= Shen Khar Venakhi =

Medieval Georgian choral hymn

Thou Art a Vineyard (შენ ხარ ვენახი) is a medieval Georgian hymn. It is attributed to King Demetrius I of Georgia (1093–1156). Normally performed by a choir and without any musical accompaniment, it is an example of Georgian medieval polyphonic tradition.

==History and meaning==

Demetrius I is said to have written the hymn during his confinement as a monk in the David Gareja Monastery. The hymn is an allegory of Georgia and the patronage of the Virgin Mary; it is also a prayer of praise to Mary in the Georgian Orthodox Church.

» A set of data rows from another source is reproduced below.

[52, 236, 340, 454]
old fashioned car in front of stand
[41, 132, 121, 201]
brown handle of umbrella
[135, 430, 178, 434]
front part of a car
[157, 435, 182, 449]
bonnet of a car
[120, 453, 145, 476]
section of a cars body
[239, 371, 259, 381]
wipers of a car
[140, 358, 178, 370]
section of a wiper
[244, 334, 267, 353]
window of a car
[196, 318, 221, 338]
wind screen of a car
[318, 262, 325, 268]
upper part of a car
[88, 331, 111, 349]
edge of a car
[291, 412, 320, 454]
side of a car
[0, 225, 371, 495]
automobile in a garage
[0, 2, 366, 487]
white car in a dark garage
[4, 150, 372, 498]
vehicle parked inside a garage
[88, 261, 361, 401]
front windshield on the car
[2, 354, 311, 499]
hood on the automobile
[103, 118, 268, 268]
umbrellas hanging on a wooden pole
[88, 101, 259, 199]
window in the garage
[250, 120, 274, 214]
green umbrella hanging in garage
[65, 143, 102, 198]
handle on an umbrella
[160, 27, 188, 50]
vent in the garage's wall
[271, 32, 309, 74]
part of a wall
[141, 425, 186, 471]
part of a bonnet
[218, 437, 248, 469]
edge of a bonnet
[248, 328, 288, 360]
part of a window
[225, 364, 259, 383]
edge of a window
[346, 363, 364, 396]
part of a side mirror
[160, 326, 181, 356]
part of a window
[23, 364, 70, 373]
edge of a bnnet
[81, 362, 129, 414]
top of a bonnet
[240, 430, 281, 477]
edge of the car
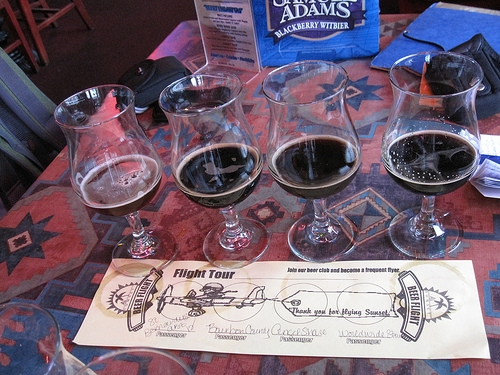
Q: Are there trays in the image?
A: No, there are no trays.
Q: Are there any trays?
A: No, there are no trays.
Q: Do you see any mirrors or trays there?
A: No, there are no trays or mirrors.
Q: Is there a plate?
A: No, there are no plates.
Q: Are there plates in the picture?
A: No, there are no plates.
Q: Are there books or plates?
A: No, there are no plates or books.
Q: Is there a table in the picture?
A: Yes, there is a table.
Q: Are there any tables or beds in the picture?
A: Yes, there is a table.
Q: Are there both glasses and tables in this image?
A: Yes, there are both a table and glasses.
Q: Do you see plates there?
A: No, there are no plates.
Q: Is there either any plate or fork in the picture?
A: No, there are no plates or forks.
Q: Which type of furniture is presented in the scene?
A: The furniture is a table.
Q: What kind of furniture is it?
A: The piece of furniture is a table.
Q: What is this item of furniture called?
A: That is a table.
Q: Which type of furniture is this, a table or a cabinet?
A: That is a table.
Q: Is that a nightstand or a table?
A: That is a table.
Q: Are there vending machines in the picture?
A: No, there are no vending machines.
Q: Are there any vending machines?
A: No, there are no vending machines.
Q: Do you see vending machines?
A: No, there are no vending machines.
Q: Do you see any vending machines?
A: No, there are no vending machines.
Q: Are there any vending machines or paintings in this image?
A: No, there are no vending machines or paintings.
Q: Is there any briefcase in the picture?
A: No, there are no briefcases.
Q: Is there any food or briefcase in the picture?
A: No, there are no briefcases or food.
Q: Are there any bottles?
A: No, there are no bottles.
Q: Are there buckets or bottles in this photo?
A: No, there are no bottles or buckets.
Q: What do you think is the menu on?
A: The menu is on the table.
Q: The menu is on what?
A: The menu is on the table.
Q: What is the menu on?
A: The menu is on the table.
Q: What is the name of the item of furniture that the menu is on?
A: The piece of furniture is a table.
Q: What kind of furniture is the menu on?
A: The menu is on the table.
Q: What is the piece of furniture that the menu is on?
A: The piece of furniture is a table.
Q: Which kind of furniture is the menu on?
A: The menu is on the table.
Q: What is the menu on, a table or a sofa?
A: The menu is on a table.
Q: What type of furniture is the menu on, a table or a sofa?
A: The menu is on a table.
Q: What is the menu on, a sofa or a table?
A: The menu is on a table.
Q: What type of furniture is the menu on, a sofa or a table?
A: The menu is on a table.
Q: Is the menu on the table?
A: Yes, the menu is on the table.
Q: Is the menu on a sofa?
A: No, the menu is on the table.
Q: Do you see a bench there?
A: No, there are no benches.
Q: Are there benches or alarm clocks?
A: No, there are no benches or alarm clocks.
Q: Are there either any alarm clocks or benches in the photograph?
A: No, there are no benches or alarm clocks.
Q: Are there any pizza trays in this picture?
A: No, there are no pizza trays.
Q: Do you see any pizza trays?
A: No, there are no pizza trays.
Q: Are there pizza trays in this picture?
A: No, there are no pizza trays.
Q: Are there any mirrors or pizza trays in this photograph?
A: No, there are no pizza trays or mirrors.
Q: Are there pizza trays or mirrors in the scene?
A: No, there are no pizza trays or mirrors.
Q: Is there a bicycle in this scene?
A: No, there are no bicycles.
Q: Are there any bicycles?
A: No, there are no bicycles.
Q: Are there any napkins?
A: No, there are no napkins.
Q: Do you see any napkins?
A: No, there are no napkins.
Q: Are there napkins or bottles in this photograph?
A: No, there are no napkins or bottles.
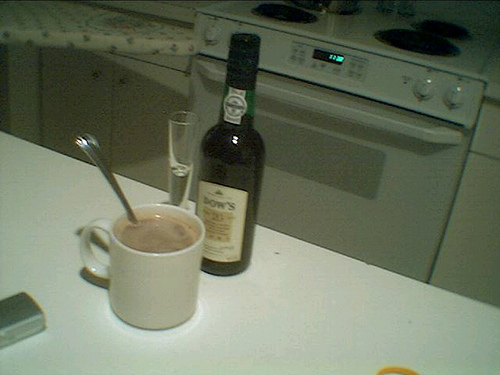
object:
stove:
[196, 0, 486, 284]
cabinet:
[0, 0, 497, 308]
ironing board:
[0, 1, 201, 57]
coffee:
[78, 204, 206, 331]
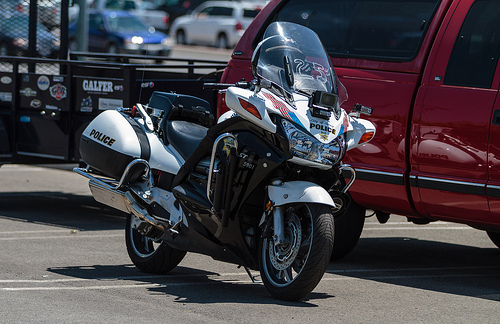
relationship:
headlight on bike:
[274, 112, 341, 169] [76, 21, 374, 300]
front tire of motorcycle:
[254, 179, 334, 302] [111, 88, 430, 247]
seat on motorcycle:
[114, 75, 224, 160] [113, 99, 469, 259]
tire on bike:
[121, 200, 193, 278] [76, 21, 374, 300]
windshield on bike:
[253, 20, 335, 100] [76, 21, 374, 300]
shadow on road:
[0, 185, 125, 230] [2, 160, 499, 322]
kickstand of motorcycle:
[238, 262, 256, 282] [98, 63, 448, 292]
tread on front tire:
[314, 225, 334, 273] [254, 179, 336, 302]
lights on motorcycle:
[308, 89, 343, 127] [118, 93, 265, 233]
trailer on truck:
[24, 25, 225, 189] [128, 30, 446, 156]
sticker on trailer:
[71, 80, 163, 139] [3, 2, 226, 198]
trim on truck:
[368, 161, 489, 198] [96, 0, 488, 302]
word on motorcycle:
[88, 127, 115, 146] [88, 112, 204, 213]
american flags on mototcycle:
[260, 74, 308, 131] [62, 93, 245, 246]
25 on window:
[291, 50, 333, 87] [276, 37, 415, 77]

As the lyrics do not mention any saints or gods by name, this was the only church-song that was permitted to be performed in the anti-religious Soviet Union. There are East Georgian (Kartli-Kakhetian) and West Georgian (Gurian) versions of this chant with very different musical compositions.

Thou Art a Vineyard is usually sung by a choir without instrumental accompaniment and is a classic example of Georgian choral music. The hymn is representative of the late Medieval traditions of the Georgian Renaissance.

==Text==
| Georgian text | Transliteration | English translation |
|
შენ ხარ ვენახი, ახლად აყვავებული, მორჩი კეთილი, ედემს შინა ნერგული, (ალვა სუნელი, სამოთხეს ამოსული,) (ღმერთმან შეგამკო ვერვინა გჯობს ქებული,) და თავით თვისით მზე ხარ და გაბრწყინვებული.
 |
shen khar venakhi, akhlad aq'vavebuli. morchi k'etili, edems shina nerguli. (alva suneli, samotkhes amosuli.) (ghmertman shegamk'o vervina gjobs kebuli.) da tavit tvisit mze khar da gabrts'q'invebuli.
 |
You are a vineyard newly blossomed. Young, beautiful, growing in Eden, (A fragrant poplar sapling in Paradise.) (May God adorn you. No one is more worthy of praise.) You yourself are the sun, shining brilliantly.
 |

==Popular culture==
It was performed in a Georgian 1969 film, Don't Grieve.

Its rendition can be heard in 'The Poet in the Prince's Court' segment of the Soviet Armenian film The Color of Pomegranates.

This hymn is used as one of Georgia's musical themes in the video-game expansion, Civilization VI: Rise and Fall.